Multiple sequence alignment of PDZ domains
Sequences of internal peptide binding PDZ domains were obtained from the published work of Mu et al. 7 and multiple sequence alignments were carried out using Clustal Omega software 41. All human PDZ sequences were taken from te velthius et al.4 and only which could be mapped to Uniprot ID 42 were used for alignment. Alignment was visualized with Jalview43.

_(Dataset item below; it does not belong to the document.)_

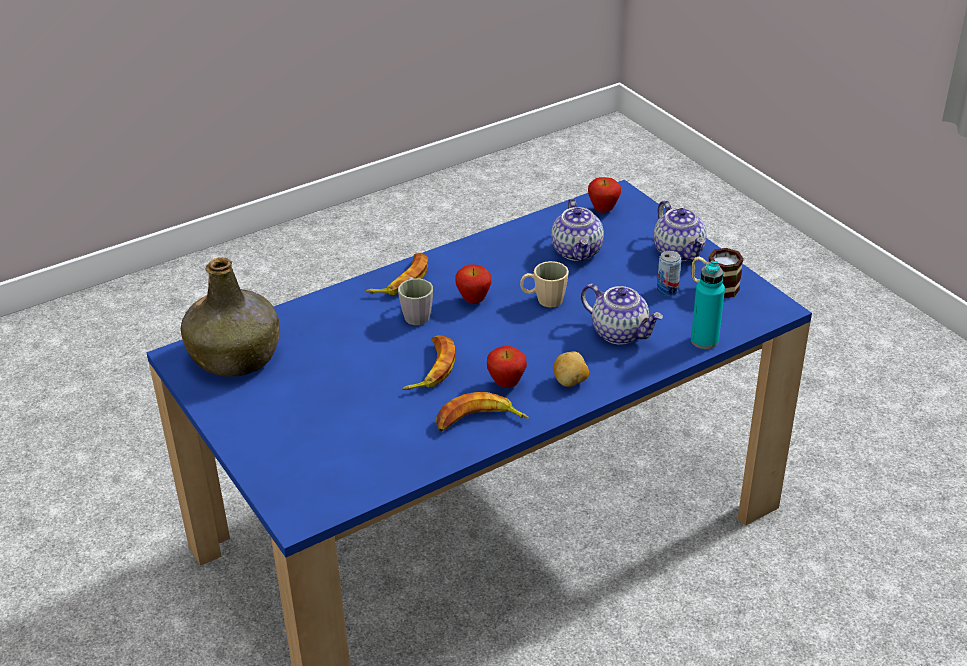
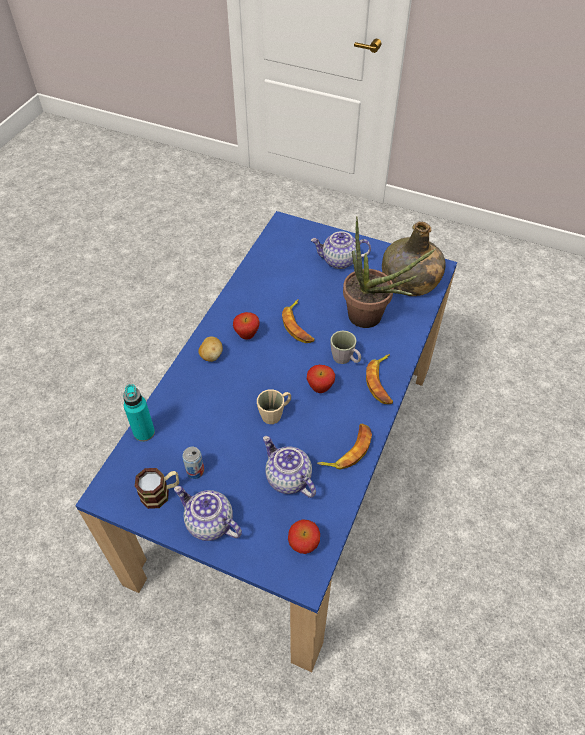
camera: 145 degrees right, 15 degrees up
banana [436,392,529,432] -> banana moved to [317,424,372,470]
teapot [581,284,663,345] -> teapot moved to [311,231,371,269]
none -> potted plant [343,216,436,328]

Generating dynamic residue interaction network
The distance between all atoms of Cdc42 bound CRIB-PDZ complex (inter/intra-residue with intermediate hydrogen atom) is obtained using cpptraj hbond command with their occupancy in frames extracted at 100ps interval. Using distance cutoff of 4.5Å and occupancy of more than 60%, a filtered interaction map of residues (whose any atom is in contact) is obtained where interaction between ±2 neighboring residues is ignored to get long range structural communications. This complex residue interaction map is loaded in Cytoscape31 and important residues identified during simulation (Val142 and Cys161) and Pro168 is selected with their first neighbors to get a new interaction network which is focused on these important residues. The resulted network had 13 nodes and 15 edges.
Competing interests
The authors declare no competing financial interests.
Author Contributions
N.S. performed the experiments. N.S. and D.M. planned the experiments and wrote the paper.
Acknowledgment
This work was supported by the Department of Biotechnology, Government of India grant to National Institute of Immunology, New Delhi. DM also acknowledges financial support from Department of Biotechnology, India under BTIS project (BT/BI/03/009/2002) and COE grant (BT/COE/34/SP15138/2015). NS was supported by fellowship from CSIR, India.